Federation of the West Indies:
Even though Kennedy put Garcia in charge of working on a defense treaty with the Federation of the West Indies, Garcia was disappointed that the Kennedy administration didn’t put Hispanics at the top of its list of priorities. But this didn’t stop Garcia from joining “Viva Johnson” clubs and voting for Johnson in the 1964 election.
Alternate Delegate to the United Nations:
Johnson chose Garcia to be an alternate delegate to the United Nations while he was president. In 1967, Garcia was the first person from the United States to speak to the General Assembly in a language other than English. Garcia was also put on the United States Commission on Civil Rights by Johnson. Later, President Jimmy Carter chose Garcia to be on the U.S. Circuit Judge Nominating Commission for the Western Fifth Circuit Panel.
Husband and Kids:
During the war, Garcia had the chance to meet Wanda Fusillo, who was from Naples. They got married in 1945 and had three daughters and a son after that. When he was a teen, their son was killed in an accident.
Activist for civil rights and Politics:
Garcia was an activist for civil rights and politics, but he was also a doctor who helped many people, whether or not they could pay him. Edna Ferber based the character of a Mexican-American doctor in her book Giant on him (1952).
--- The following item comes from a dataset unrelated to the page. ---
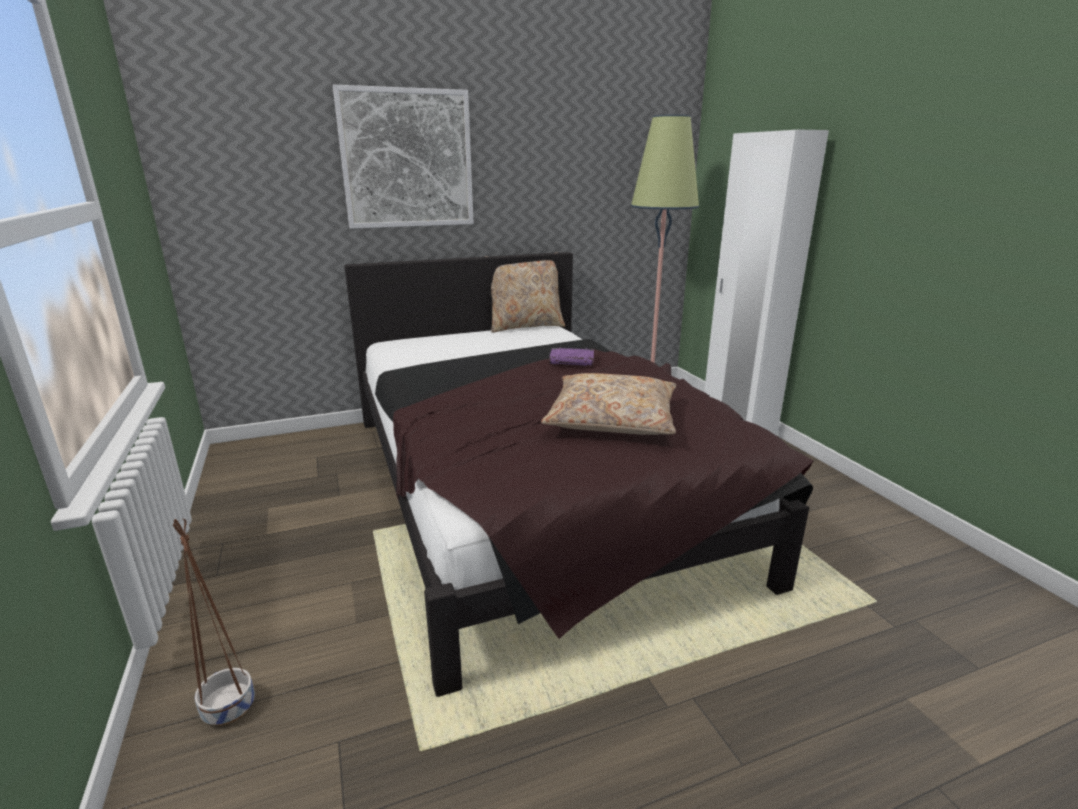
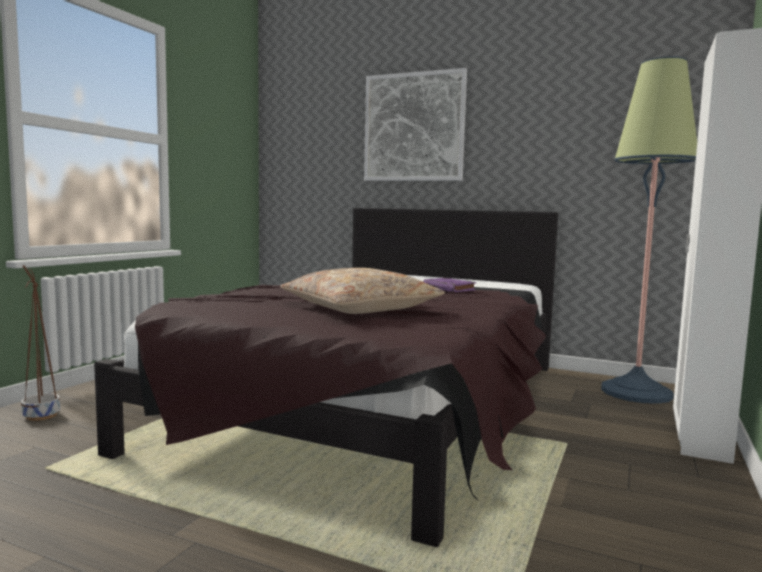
camera: 45 degrees right, 15 degrees down
(525, 326) = (498, 280): beige pillow -> none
On March 26, 1984, President Ronald Reagan gave Garcia the Presidential Medal of Freedom. He was the first Mexican American to get this award. In 1990, Garcia was given the Order of St. Gregory the Great by Pope John Paul II.
On July 26, 1996, Garcia died in Corpus Christi at the age of 82. He had been sick with cancer of the stomach.
Leaving a Legacy:
In 2010, Congress passed a resolution to recognize Garcia’s work for civil rights. Schools, a library, and a post office are all named after Garcia. In 2002, Justice for My People: The Dr. Hector P. Garcia Story, a documentary about his life, came out on public television. In 2012, one of his daughters set up the Dr. Hector P. Garcia Memorial Foundation to honour his life and work.